*EXERCISE BRIEF:* Scan the entries below for the word "avec", then copy each line that holds it.

*RECORDS PROVIDED:*
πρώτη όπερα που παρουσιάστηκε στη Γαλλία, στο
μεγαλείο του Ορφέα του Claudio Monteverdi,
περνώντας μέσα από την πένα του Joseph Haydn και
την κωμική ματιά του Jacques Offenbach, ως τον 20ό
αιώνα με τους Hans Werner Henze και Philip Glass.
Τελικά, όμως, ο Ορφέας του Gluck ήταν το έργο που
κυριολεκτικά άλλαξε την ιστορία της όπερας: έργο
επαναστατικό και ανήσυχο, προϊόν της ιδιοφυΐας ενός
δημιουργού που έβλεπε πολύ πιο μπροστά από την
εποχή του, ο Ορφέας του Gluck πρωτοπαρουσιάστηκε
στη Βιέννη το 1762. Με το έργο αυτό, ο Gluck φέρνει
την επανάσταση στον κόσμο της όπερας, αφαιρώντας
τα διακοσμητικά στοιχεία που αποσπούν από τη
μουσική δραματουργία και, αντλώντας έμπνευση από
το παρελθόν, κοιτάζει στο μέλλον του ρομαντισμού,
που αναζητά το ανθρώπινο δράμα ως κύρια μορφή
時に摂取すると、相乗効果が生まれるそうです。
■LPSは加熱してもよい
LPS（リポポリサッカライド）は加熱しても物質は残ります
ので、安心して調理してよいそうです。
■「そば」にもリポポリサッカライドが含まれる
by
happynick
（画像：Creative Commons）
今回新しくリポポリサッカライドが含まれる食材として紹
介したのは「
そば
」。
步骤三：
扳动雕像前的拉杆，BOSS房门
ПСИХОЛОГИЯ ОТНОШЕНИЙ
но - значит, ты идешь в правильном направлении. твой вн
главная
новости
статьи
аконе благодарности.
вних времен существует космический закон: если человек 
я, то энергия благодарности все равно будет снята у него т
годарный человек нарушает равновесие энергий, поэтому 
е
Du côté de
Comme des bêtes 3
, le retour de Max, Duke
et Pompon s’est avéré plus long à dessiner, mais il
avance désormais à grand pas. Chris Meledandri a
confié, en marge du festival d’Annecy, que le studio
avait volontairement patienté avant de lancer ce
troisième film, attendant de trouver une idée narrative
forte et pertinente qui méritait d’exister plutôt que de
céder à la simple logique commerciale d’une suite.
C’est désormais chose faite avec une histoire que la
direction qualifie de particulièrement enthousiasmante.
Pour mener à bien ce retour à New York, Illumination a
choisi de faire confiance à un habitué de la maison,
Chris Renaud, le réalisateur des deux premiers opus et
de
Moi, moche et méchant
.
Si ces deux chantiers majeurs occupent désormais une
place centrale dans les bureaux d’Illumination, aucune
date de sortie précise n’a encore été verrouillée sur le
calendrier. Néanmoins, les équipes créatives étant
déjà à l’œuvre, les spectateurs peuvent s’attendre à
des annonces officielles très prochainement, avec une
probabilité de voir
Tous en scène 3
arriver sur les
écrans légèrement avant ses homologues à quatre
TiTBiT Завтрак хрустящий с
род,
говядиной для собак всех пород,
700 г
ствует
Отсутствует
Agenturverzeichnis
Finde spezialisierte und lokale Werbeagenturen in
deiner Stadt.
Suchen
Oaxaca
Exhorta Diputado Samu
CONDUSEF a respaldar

*SOLVED EXERCISE:*
C’est désormais chose faite avec une histoire que la
des annonces officielles très prochainement, avec une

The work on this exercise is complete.